The old wives strike again
The speed of light allegedly limits the rate of transmission of information. When it comes to bad news in my family, I'm not certain the limit applies. Sometimes I get reports of tragedy before they even occur. It's a gift that my family has.
Mom was on the phone. She had news about my niece's cousin's husband.
“He's married to your sister-in-law's niece.”
“Okay, I guess I could parse that out, Mom, but Phyllis has a whole bunch of nieces on her side of the family and I don't know them, let alone the spouses of the married ones.”
“His name is Kyle and he came down with multiple sclerosis.”
“Well, damn, that's a tough situation for a young man, Mom, but the news really doesn't mean that much to me.”
Mom paused for a few seconds. Had I offended her by my lack of interest in the poor fellow's plight? When she broke her silence, it did not immediately clarify the matter:
“I know you're not going to want to hear this.”
Now it was my turn to be silent. Then the light hit me and I understood. I knew exactly where she was going:
“You're absolutely right, Mom. I don't want to hear it. You can just drop it.”
“Phyllis got Kyle to go to her doctor.”
She went there anyway.
“Mom, Phyllis's ‘doctor’ is not a doctor.”
Short of sticking my fingers in my ears and yelling “La-la-la-la,” there was nothing I could do. Mom insisted on telling her story.

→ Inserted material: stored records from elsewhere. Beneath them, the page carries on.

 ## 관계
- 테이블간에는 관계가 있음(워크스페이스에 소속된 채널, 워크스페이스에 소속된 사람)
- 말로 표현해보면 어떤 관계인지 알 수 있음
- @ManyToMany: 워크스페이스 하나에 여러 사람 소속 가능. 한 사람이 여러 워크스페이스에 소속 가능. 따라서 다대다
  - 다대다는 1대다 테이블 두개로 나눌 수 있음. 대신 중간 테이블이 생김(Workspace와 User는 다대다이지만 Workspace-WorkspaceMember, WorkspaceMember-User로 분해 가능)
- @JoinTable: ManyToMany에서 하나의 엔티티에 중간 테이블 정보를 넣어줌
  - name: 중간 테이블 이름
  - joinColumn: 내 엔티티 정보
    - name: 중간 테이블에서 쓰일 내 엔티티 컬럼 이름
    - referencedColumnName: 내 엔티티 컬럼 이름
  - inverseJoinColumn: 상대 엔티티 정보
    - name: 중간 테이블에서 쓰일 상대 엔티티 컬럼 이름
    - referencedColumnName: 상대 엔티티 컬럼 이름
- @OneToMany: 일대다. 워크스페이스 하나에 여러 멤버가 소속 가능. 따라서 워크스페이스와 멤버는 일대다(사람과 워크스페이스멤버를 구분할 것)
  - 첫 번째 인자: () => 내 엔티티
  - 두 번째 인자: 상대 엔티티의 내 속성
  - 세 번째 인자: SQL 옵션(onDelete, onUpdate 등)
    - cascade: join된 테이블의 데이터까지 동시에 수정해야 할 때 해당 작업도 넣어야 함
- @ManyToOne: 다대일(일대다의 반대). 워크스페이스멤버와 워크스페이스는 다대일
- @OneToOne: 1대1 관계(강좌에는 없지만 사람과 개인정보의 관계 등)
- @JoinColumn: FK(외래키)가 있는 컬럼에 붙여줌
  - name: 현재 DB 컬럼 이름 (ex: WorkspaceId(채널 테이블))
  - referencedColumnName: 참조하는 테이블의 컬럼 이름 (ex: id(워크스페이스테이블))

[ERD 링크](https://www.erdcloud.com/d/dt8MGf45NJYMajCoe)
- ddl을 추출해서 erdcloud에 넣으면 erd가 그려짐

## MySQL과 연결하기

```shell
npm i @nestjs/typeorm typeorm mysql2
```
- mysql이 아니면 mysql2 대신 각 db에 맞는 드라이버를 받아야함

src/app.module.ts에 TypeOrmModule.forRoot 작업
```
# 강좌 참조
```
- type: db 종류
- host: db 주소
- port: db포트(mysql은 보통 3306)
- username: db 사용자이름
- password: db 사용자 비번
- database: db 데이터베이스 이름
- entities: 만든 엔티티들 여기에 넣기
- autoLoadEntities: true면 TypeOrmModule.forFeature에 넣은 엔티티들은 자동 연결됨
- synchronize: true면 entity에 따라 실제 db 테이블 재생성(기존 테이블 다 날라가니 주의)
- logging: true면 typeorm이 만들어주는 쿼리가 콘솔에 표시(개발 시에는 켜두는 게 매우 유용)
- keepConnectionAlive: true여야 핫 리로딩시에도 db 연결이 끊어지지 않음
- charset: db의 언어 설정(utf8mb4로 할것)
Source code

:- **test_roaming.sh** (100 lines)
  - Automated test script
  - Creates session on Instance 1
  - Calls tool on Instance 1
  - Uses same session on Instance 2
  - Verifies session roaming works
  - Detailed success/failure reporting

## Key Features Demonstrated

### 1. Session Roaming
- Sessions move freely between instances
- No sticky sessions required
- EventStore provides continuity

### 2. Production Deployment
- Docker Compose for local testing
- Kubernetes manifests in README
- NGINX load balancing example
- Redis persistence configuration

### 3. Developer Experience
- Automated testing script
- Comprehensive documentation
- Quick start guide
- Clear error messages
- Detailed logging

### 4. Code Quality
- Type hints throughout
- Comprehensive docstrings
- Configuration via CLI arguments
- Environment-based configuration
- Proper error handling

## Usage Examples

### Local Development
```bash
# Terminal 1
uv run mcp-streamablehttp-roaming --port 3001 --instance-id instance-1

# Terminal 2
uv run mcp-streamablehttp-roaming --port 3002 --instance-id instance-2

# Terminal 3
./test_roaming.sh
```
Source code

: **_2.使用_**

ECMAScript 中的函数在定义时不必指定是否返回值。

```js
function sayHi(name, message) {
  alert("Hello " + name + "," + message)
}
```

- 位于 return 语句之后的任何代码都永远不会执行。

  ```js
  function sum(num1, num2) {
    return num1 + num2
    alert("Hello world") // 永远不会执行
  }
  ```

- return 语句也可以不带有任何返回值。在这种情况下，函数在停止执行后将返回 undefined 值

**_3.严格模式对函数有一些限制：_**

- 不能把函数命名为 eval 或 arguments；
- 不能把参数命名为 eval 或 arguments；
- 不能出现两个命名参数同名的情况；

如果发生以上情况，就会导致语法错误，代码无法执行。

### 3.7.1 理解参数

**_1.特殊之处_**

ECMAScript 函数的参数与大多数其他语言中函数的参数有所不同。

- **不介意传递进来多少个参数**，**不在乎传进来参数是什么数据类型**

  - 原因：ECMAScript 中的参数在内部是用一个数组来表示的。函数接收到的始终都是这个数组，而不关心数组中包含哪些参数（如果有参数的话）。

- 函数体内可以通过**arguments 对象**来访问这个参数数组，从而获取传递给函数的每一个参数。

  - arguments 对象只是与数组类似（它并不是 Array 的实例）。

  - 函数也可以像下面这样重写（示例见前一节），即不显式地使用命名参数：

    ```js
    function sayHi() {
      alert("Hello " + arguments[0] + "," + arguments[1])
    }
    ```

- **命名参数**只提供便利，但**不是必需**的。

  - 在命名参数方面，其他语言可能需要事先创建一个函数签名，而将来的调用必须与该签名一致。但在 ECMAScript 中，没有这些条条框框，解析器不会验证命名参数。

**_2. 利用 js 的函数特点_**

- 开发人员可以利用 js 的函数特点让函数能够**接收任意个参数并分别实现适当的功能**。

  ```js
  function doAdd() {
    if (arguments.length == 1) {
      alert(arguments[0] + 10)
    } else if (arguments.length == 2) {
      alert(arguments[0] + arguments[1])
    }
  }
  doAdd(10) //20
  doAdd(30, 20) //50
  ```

“Pat is too a doctor. She's the one who figures out illnesses by looking in your eyes.”
“She's not a doctor, Mom. Iridology is not a medical technique. It's quackery. You cannot diagnosis illnesses by looking at the colored part of the eye. She's not a doctor.”
Mom was talking right over me. The woman is relentless.
“She looked at Kyle's eyes and told him he had to stop using artificial sweeteners.”
“Fine, Mom. No harm there. But that's just semi-pointless advice from a new-age practitioner.”
“But Kyle got all better! He stopped drinking sodas with artificial sweeteners and took the medicine Pat prescribed for him and he's all better!”
“Yeah, right. She cured Kyle's MS by getting him off aspartame. Mom, she's not a doctor. And she can't prescribe drugs. It's against the law.”
But now it was Mom, of course, who was going “La-la-la-la.”
“Well, she did. She told him to take mega-vitamins and gave him some herbs, too.”
“Vitamins and herbs are uncontrolled supplements, Mom. Anyone can recommend them. Anyone can take them. They're not prescription drugs. She can't prescribe drugs because she's not a doctor. Am I not making myself clear?”
“I knew you would say that, which is why I didn't want to tell you about it.”
(Who called whom, Mom?)
“Mom, was Kyle actually diagnosed with multiple sclerosis?”
“That's what everyone said he had. I don't know if he went to a doctor for a formal diagnosis.”
Mom makes “formal diagnosis” sound like a foolish and expensive indulgence.
“You don't know if he went to a real doctor or not? Then it looks like Phyllis's fake doctor gave Kyle fake drugs for a fake cure for his fake disease. And what do you know? It fake worked!”
“You know, Zee, there's just no talking to you when you get like this.”
“Well, Mom, here's some advice for next time: I am always like this! Take some ginkgo biloba so that you remember that your son is not interested in stories of credulous acceptance of quackery. The ginkgo doesn't actually do anything except perhaps induce a placebo effect in the gullible. In your case it should be pretty powerful.”
“Oh, honey, you are so close-minded!”
Half of my genes are from that crazy old lady. Oh, dear.